## TEXT EXCERPT
================================

Sense and Sensitivity in self-driving cars

The eco-system in India for self-driving technology is flourishing, with innovation occurring at every level including sensor technology.

The Consumer Electronic Show (CES) is an influential tech event held annually in January. In this year’s edition (CES 2022), General Motors announced its plans to introduce a “personal autonomous vehicle” by 2025. MobilEye, a leader in autonomous driving, presented its technology roadmap with an emphasis on robustness and safety. These companies are not alone. Waymo has been operating driverless cabs in Phoenix since 2019. Apple reportedly has plans to build an autonomous car in the next few years. At the heart of this technology are three sensors: camera, radar and LIDAR (Light Detection and Ranging), all of which help the vehicle accurately perceive its surroundings. Surprisingly, much of this sensor technology is already present in cars on the roads today. Cameras and radar sensors routinely provide ‘driver-assist’ features such as: ensuring that cars stay within lane markings, warning of approaching vehicles during lane changes and maintaining a safe distance to the vehicle in front.

The three sensors

A camera system operates much like a human eye — it can discern colours, shapes, recognise traffic signage, lane markings etc. Most cars have stereo cameras i.e., two cameras separated by a short distance. This enables it to perceive depth (like humans). However, a camera does have its limitations. It does not transmit any sensing signals and relies on ambient light that is reflected from objects. So, the absence of adequate ambient light (at night) limits its ability, as can other environmental conditions like fog and blinding sunlight.

A radar sensor transmits its own signals, which bounce off targets and reflect back to the radar. Thus, unlike a camera, a radar is not dependent on ambient light. Further, a radar transmits radio waves which can penetrate fog. The radar measures the time between the transmission of the signal and arrival of a reflected signal from a target to estimate the distance to the target. A moving target induces a frequency shift in the signal (‘Doppler shift’) which enables the radar to instantaneously and accurately measure target speed. Thus, radars can accurately measure the range and velocity of targets largely independent of environmental conditions such as fog, rain and bright sunlight. However, unlike a camera, a radar cannot discern colour nor recognise street signs. A radar also has poor ‘spatial resolution’. So, an approaching car would be visible as a blob —and individual features (such as the wheels, body contour etc.) would not be discernible like they would in a camera. Thus, the capabilities of a camera and a radar sensor complement each other, which is why many cars come equipped with both cameras and radars.

================================

## GIVEN INFORMATION

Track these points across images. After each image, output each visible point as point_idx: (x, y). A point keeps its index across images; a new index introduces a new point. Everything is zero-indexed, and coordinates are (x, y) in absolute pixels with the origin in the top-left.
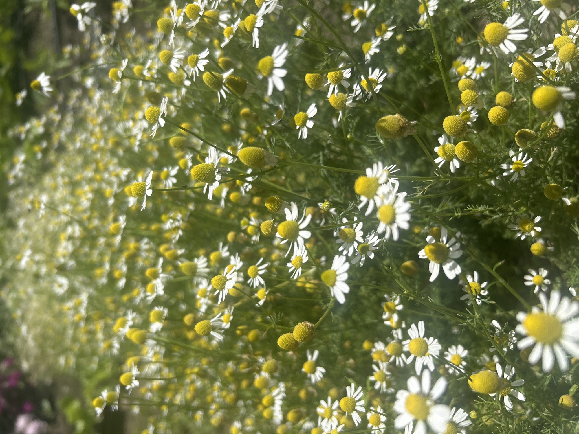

================================

## DIRECTIONS
A) According to the article on self-driving car sensors, since what year has Waymo been operating driverless cabs in Phoenix?
B) Reproduce word for word the passage of the article on self-driving car sensors that begins at the words "The three sensors" and stops after "and blinding sunlight.".
C) Write the next part of the article on self-driving car sensors, picking up after its final sentence.

## YOUR RESPONSES
A) Since 2019.

B)
The three sensors

A camera system operates much like a human eye — it can discern colours, shapes, recognise traffic signage, lane markings etc. Most cars have stereo cameras i.e., two cameras separated by a short distance. This enables it to perceive depth (like humans). However, a camera does have its limitations. It does not transmit any sensing signals and relies on ambient light that is reflected from objects. So, the absence of adequate ambient light (at night) limits its ability, as can other environmental conditions like fog and blinding sunlight.

C)
LIDAR is another sensor which is used in autonomous vehicles. A LIDAR scans the environment with a laser beam. In many respects, LIDAR combines the best features of both radar and camera. Like a radar, it generates its own transmit signal (thus does not depend on daylight), and can accurately determine distances by measuring the time difference between the transmitted and the reflected signal. The narrow laser beam that is used for sensing ensures that it has a spatial resolution that is similar to a camera. However, LIDAR does have its disadvantages — LIDAR signals cannot penetrate fog, discern colour or read traffic signs. The technology is also significantly costlier than radar or camera.

Given the market potential, there has been a lot of effort both in reducing cost and addressing performance gaps of each of these sensors. While radar companies are developing imaging radars that significantly improve the spatial resolution of radar, there is new technology being explored that can bring down the cost of LIDAR. At the same time, the capabilities of camera-based vision perception continue to be enhanced with the application of Deep Learning. However, each sensor has its limitations based on physics and technology. While only a camera can recognise traffic signs, it cannot match the performance of radar in adverse weather conditions. Likewise, a radar cannot match the spatial resolution of a camera or a LIDAR. Experts agree that the technology for driverless vehicles cannot be based on a single type of sensor. There is however, some debate on an optimal sensor suite that is both safe and cost effective. Some researchers believe that camera and radar with a good deep learning back-end can eliminate the need for LIDAR.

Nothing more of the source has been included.